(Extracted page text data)

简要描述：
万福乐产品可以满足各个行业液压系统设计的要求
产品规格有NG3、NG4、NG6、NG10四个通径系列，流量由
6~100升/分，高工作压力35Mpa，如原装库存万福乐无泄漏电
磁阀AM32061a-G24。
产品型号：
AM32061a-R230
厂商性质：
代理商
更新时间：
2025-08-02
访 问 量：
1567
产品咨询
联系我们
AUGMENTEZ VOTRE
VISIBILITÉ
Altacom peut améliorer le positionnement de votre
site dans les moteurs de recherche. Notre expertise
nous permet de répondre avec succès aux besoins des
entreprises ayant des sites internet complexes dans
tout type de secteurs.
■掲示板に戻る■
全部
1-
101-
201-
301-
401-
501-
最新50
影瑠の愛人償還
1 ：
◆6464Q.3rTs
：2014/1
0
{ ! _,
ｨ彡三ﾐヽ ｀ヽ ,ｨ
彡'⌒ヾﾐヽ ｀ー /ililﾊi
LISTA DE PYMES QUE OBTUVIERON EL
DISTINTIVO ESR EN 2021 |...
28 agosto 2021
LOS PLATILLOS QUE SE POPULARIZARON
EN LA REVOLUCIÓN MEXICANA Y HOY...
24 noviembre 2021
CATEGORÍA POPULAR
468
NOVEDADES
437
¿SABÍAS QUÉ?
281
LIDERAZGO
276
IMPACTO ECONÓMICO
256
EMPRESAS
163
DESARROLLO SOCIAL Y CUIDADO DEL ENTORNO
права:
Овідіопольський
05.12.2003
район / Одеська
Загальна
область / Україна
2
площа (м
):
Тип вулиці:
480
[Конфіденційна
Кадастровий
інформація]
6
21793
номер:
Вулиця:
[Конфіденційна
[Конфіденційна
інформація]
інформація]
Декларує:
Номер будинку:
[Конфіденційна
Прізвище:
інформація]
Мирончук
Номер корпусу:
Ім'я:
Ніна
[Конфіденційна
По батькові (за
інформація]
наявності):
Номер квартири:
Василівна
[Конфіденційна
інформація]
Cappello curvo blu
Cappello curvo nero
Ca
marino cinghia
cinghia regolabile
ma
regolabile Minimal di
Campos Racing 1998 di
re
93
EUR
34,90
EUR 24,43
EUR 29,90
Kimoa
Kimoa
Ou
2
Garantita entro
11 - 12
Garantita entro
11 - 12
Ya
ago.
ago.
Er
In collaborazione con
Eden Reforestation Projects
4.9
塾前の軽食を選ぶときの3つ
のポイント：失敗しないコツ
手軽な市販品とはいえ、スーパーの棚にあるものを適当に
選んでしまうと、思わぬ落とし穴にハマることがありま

** INSTRUCTIONS FOR THE TASK **
Write the entries above out again, unchanged and complete.

** RESPONSE BOX **
简要描述：
万福乐产品可以满足各个行业液压系统设计的要求
产品规格有NG3、NG4、NG6、NG10四个通径系列，流量由
6~100升/分，高工作压力35Mpa，如原装库存万福乐无泄漏电
磁阀AM32061a-G24。
产品型号：
AM32061a-R230
厂商性质：
代理商
更新时间：
2025-08-02
访 问 量：
1567
产品咨询
联系我们
AUGMENTEZ VOTRE
VISIBILITÉ
Altacom peut améliorer le positionnement de votre
site dans les moteurs de recherche. Notre expertise
nous permet de répondre avec succès aux besoins des
entreprises ayant des sites internet complexes dans
tout type de secteurs.
■掲示板に戻る■
全部
1-
101-
201-
301-
401-
501-
最新50
影瑠の愛人償還
1 ：
◆6464Q.3rTs
：2014/1
0
{ ! _,
ｨ彡三ﾐヽ ｀ヽ ,ｨ
彡'⌒ヾﾐヽ ｀ー /ililﾊi
LISTA DE PYMES QUE OBTUVIERON EL
DISTINTIVO ESR EN 2021 |...
28 agosto 2021
LOS PLATILLOS QUE SE POPULARIZARON
EN LA REVOLUCIÓN MEXICANA Y HOY...
24 noviembre 2021
CATEGORÍA POPULAR
468
NOVEDADES
437
¿SABÍAS QUÉ?
281
LIDERAZGO
276
IMPACTO ECONÓMICO
256
EMPRESAS
163
DESARROLLO SOCIAL Y CUIDADO DEL ENTORNO
права:
Овідіопольський
05.12.2003
район / Одеська
Загальна
область / Україна
2
площа (м
):
Тип вулиці:
480
[Конфіденційна
Кадастровий
інформація]
6
21793
номер:
Вулиця:
[Конфіденційна
[Конфіденційна
інформація]
інформація]
Декларує:
Номер будинку:
[Конфіденційна
Прізвище:
інформація]
Мирончук
Номер корпусу:
Ім'я:
Ніна
[Конфіденційна
По батькові (за
інформація]
наявності):
Номер квартири:
Василівна
[Конфіденційна
інформація]
Cappello curvo blu
Cappello curvo nero
Ca
marino cinghia
cinghia regolabile
ma
regolabile Minimal di
Campos Racing 1998 di
re
93
EUR
34,90
EUR 24,43
EUR 29,90
Kimoa
Kimoa
Ou
2
Garantita entro
11 - 12
Garantita entro
11 - 12
Ya
ago.
ago.
Er
In collaborazione con
Eden Reforestation Projects
4.9
塾前の軽食を選ぶときの3つ
のポイント：失敗しないコツ
手軽な市販品とはいえ、スーパーの棚にあるものを適当に
選んでしまうと、思わぬ落とし穴にハマることがありま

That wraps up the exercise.